A U.S. pilot who mistakenly bombed Canadian troops in Afghanistan was under no threat of attack from small-arms fire before or after the 500-pound bomb was released, an Air Force commander testified at a military hearing today.
Lt. Col. Richard Anderson II, who was in charge of all coalition pilots' combat orders, said the pilot and his mission commander were also under "extremely tight" restrictions on weapons use. Standard procedure would have been to evade surface-to-air fire, not attack, he said.
Under cross-examination, however, Anderson indicated that he was unaware the pilot who dropped the bomb, Maj. Harry Schmidt, had been briefed that Taliban forces had rocket launchers powerful enough to put Schmidt's mission commander, Maj.
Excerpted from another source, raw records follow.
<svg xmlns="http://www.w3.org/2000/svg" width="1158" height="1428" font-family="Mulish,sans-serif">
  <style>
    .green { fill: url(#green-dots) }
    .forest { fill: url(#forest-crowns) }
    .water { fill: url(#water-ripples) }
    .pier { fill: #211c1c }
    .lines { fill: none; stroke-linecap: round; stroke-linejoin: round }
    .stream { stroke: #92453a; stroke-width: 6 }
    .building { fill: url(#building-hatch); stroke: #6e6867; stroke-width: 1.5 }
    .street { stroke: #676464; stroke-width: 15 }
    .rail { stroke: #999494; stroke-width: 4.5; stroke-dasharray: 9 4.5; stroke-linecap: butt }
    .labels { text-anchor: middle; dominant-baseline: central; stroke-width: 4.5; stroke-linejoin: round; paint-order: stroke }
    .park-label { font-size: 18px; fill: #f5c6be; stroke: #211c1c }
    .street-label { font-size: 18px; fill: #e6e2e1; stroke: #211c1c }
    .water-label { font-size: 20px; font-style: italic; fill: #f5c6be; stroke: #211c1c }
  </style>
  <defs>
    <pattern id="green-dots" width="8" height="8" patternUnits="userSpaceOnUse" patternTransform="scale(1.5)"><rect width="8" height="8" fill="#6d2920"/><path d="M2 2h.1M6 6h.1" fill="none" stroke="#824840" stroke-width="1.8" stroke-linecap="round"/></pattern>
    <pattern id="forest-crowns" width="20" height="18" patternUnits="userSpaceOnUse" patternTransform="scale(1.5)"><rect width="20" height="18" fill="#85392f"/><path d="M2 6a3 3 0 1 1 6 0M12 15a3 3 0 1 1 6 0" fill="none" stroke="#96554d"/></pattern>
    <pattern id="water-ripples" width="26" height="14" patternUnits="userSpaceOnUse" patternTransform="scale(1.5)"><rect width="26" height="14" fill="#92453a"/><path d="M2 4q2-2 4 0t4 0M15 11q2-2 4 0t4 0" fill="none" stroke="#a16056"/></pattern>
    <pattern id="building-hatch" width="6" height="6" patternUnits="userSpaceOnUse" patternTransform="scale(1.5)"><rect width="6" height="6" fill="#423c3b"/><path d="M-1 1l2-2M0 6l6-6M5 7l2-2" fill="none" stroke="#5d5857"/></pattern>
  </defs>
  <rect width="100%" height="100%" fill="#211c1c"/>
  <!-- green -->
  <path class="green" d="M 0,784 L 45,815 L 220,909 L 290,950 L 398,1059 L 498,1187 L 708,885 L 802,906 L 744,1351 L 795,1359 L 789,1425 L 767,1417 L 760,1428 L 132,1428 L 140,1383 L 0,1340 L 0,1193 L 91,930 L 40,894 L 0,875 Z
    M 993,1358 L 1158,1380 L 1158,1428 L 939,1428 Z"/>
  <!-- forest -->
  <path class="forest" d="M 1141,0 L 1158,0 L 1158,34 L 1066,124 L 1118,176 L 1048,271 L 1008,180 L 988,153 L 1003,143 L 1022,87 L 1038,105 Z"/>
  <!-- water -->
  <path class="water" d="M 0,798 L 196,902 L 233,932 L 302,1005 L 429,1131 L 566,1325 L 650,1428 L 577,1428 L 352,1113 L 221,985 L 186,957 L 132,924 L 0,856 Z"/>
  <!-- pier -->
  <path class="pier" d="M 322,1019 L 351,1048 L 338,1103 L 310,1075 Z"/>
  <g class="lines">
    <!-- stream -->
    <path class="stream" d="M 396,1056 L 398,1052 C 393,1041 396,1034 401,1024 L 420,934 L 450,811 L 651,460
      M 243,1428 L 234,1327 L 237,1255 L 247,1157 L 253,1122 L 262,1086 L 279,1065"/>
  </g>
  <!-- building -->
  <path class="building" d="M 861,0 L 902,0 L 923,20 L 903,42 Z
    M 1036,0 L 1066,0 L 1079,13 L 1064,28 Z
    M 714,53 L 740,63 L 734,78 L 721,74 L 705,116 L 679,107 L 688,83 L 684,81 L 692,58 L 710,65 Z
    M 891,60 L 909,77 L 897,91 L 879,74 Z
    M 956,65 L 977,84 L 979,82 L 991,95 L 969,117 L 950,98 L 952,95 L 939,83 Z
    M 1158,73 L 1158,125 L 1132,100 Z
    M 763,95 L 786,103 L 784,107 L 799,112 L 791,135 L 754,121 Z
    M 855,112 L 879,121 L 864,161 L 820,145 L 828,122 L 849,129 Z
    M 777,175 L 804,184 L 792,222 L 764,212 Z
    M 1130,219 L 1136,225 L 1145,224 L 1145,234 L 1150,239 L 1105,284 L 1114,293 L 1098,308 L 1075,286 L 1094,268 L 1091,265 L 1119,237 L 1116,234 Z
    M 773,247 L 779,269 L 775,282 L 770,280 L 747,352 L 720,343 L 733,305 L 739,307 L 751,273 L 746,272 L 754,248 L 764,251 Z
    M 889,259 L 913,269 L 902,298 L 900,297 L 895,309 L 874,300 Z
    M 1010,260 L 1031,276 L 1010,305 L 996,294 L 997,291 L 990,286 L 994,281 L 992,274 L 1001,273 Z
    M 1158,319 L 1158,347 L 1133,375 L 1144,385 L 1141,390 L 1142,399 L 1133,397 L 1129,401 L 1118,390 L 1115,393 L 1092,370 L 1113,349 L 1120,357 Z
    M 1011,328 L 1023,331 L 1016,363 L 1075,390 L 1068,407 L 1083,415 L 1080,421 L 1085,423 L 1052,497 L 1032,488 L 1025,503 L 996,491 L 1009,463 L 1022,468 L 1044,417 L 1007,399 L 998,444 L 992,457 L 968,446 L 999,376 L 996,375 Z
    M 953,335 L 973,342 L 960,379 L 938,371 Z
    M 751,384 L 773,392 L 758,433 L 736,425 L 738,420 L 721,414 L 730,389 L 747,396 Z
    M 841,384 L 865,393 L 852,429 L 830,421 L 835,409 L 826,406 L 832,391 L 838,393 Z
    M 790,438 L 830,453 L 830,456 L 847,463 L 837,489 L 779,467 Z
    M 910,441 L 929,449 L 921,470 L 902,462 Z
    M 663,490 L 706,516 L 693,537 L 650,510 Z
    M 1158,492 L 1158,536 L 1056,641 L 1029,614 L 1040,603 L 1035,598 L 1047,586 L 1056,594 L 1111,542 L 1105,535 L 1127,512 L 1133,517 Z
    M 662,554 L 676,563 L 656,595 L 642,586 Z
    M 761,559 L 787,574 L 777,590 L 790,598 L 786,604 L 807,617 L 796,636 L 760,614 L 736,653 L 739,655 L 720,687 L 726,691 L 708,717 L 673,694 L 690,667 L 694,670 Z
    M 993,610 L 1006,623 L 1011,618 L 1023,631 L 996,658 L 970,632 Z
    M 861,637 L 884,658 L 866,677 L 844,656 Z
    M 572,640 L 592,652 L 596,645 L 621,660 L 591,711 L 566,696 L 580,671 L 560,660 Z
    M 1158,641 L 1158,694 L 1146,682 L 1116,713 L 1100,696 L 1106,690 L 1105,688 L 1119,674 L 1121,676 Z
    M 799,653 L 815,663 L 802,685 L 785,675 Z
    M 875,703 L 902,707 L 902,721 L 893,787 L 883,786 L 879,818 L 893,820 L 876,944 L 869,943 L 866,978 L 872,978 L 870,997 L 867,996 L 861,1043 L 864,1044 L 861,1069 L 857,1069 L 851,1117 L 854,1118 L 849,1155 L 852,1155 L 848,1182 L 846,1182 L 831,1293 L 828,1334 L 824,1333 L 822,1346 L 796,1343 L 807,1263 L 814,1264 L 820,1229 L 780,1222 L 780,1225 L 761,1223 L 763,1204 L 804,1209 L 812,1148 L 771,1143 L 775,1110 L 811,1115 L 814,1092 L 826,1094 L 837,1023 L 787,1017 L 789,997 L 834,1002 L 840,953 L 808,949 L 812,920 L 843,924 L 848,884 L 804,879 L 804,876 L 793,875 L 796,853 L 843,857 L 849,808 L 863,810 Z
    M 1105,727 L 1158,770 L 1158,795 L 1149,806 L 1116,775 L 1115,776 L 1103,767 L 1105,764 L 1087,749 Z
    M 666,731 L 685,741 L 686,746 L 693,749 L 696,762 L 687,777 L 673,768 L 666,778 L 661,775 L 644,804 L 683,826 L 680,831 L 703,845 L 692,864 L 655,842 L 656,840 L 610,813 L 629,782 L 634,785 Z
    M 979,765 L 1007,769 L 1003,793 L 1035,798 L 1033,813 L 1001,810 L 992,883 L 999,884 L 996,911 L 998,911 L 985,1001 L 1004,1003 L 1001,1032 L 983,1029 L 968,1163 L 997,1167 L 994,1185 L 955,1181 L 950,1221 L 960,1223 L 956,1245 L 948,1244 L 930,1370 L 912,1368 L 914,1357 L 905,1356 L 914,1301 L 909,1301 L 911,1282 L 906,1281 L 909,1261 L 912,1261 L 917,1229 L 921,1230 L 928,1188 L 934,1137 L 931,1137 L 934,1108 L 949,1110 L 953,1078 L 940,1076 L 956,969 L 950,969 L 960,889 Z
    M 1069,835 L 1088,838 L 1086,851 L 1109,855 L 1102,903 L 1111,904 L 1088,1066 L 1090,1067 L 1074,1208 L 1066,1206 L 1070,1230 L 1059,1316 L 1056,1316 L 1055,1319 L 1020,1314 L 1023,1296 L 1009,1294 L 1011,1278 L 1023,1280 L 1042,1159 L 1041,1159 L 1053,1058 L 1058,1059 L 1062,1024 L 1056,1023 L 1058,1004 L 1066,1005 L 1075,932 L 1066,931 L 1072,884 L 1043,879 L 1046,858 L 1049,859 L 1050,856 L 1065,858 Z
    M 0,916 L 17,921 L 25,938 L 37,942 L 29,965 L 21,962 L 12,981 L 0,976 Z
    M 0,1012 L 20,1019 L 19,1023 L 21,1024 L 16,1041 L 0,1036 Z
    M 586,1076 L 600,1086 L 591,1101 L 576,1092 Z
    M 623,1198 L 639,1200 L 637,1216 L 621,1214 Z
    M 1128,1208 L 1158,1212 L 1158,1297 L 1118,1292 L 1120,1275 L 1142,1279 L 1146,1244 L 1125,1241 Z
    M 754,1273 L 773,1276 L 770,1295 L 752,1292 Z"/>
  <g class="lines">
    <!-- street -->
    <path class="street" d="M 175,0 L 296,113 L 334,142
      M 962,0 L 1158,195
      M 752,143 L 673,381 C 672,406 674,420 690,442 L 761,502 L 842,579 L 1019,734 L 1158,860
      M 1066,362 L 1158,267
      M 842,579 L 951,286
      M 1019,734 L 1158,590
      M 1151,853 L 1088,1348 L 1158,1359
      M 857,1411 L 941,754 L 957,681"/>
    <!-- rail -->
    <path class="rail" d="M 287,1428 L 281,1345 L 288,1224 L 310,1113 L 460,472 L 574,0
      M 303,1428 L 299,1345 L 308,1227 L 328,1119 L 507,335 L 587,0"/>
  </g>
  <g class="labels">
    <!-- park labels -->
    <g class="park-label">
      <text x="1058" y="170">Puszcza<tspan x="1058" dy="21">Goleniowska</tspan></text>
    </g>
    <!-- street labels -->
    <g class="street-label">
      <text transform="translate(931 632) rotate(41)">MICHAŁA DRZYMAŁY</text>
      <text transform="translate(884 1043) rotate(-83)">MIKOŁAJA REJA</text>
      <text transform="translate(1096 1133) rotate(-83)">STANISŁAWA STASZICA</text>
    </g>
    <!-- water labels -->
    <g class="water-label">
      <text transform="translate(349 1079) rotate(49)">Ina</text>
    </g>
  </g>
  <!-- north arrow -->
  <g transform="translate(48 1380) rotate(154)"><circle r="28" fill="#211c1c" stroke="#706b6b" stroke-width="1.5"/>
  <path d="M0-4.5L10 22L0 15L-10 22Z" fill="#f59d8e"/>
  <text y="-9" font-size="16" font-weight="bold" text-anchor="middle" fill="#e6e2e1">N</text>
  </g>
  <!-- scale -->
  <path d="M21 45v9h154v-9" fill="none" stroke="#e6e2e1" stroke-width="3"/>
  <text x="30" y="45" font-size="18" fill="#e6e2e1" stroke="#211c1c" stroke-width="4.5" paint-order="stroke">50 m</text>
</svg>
William Umbach, in danger that night.
The defense has argued that Schmidt had good reason to believe he was under attack, because the gunfire he saw coming from the Canadians appeared to be aimed at Umbach's F-16.
The Air Force charged Schmidt and Umbach with involuntary manslaughter in the bombing last spring that killed four Canadian soldiers and wounded eight. The hearing, scheduled to end Jan. 24, is to decide whether the pilots should face a court-martial. If convicted, each faces as much as 64 years in military prison.
Lawyers for Schmidt and Umbach have said that the two were never told the Canadians would be performing live-ammunition exercises in the area. Defense lawyers indicated today that Schmidt mistook the Canadian groundfire for Taliban rocket launchers.
On a videotape taken from Schmidt's F-16, a flight controller can be heard saying "hold fire" after Schmidt requests permission to fire his 20mm cannons toward gunfire on the ground.
Anderson testified that Schmidt's request was unusual. "I really couldn't think of a tactical advantage" to using the cannons, he said.
Four seconds after the cannon request, Schmidt said he was "rolling in, in self-defense" to drop the guided bomb. Thirty-nine seconds later, the bomb was dropped, killing the Canadian infantrymen: Sgt. Marc Leger, Cpl. Ainsworth Dyer, Pvt. Richard Green and Pvt. Nathan Smith.
The deaths of the soldiers were the first for Canadian troops in a military combat operation since the Korean War.
Five Canadian survivors of the bombing testified earlier they were not firing into the air at the time of the bombing. They had been holding anti-tank exercises at Tarnak Farm, a firing range near Kandahar.
The defense lawyers have said the Air Force never passed along information about the allied exercises to pilots flying missions over the area.
However, Col. Lawrence Stutzriem, who was with the agency responsible for coalition air operations at the time of the bombing, testified that Air Force pilots flying missions in the area had received written orders warning that allied troops would intermittently use live ammunition.
The defense has also contended that Air Force-issued amphetamines taken by the pilots to prevent fatigue may have impaired their judgment. The Air Force says use of the pills is voluntary.